Siyasetçi, sivil toplum ve meslek örgütleri yöneticilerinin tamamının zihin haritaları, soğuk savaşın düşünsel-fikri ortamı tarafından belirlendi. Komünistler, milliyetçiler, İslamcılar, liberaller, sosyal demokratlar, o tarihsel dönemin kavramları ve argümanlarını referans alarak kendilerini tanımladılar.
Soğuk savaş, insan uygarlığını tehdit eden nükleer savaş ortamı demek olduğu için, hemen tüm ideolojilere militarizm sosunu ekledi. ABDnin komünizme karşı başlattığı mücadele, ülkemizdeki siyasi akımların, taraf ve yandaşlık tasniflerini de belirledi.
Milliyetçilerin amaçları ile ABDnin amaçları komünizme karşı olmak bağlamında örtüşüyordu. Ve o şartlarda sadece solcular, ABDnin emperyalist politikalarına karşı samimi bir mücadele yürütüyordu. ABD, sola karşı olan merkez sağ, milliyetçiler ve İslamcılara elinden gelen desteği veriyordu. Siyasetler, düşünce akımları bu verili duruma göre, kendi kavramlarını, ezberlerini oluşturdular.

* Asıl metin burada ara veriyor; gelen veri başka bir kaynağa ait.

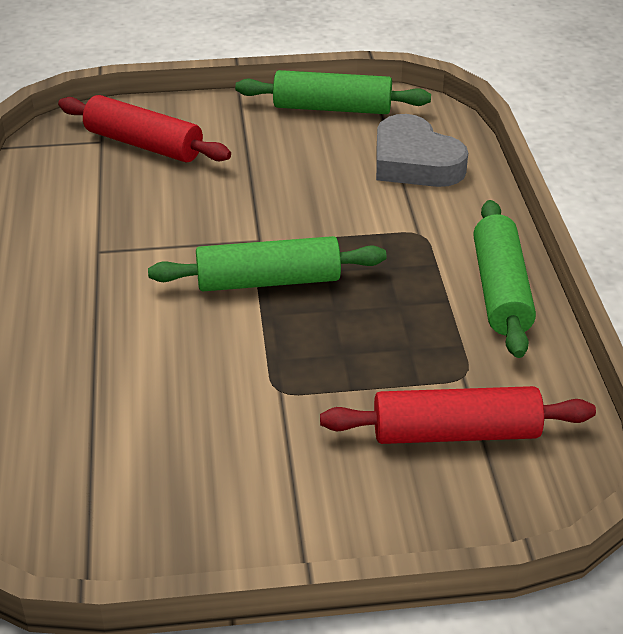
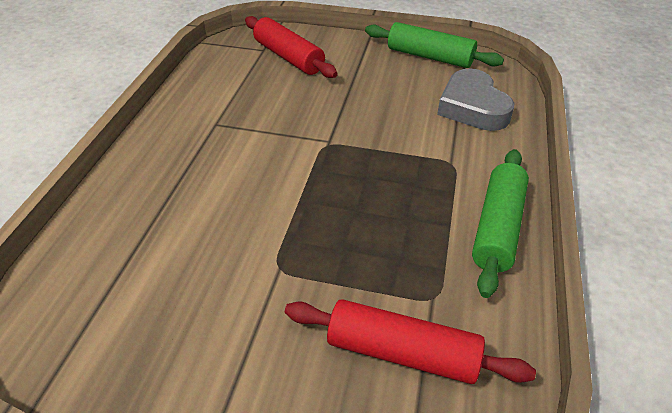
camera: 20 degrees right, 5 degrees up
green rolling pin [148,236,387,291] -> none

Değişmeyen tek şey değişimdi ve sonuçta, iki kutuplu dünyanın paradigmaları çöktü. Çöken paradigmalar, bilinen doğruları, ezberleri ve tabi alışılmış siyasetleri boşlukta bıraktı. Sadece Türk düşünce ve entelektüel ezberler değil, tüm dünyanın bildik doğruları iflas etti. Fakat Avrupa Birliği projesinin temeli daha önceleri atıldığı için, yeni dönem, AB projesinin önünü açtı, küresel bir güç olmasına ortam hazırladı.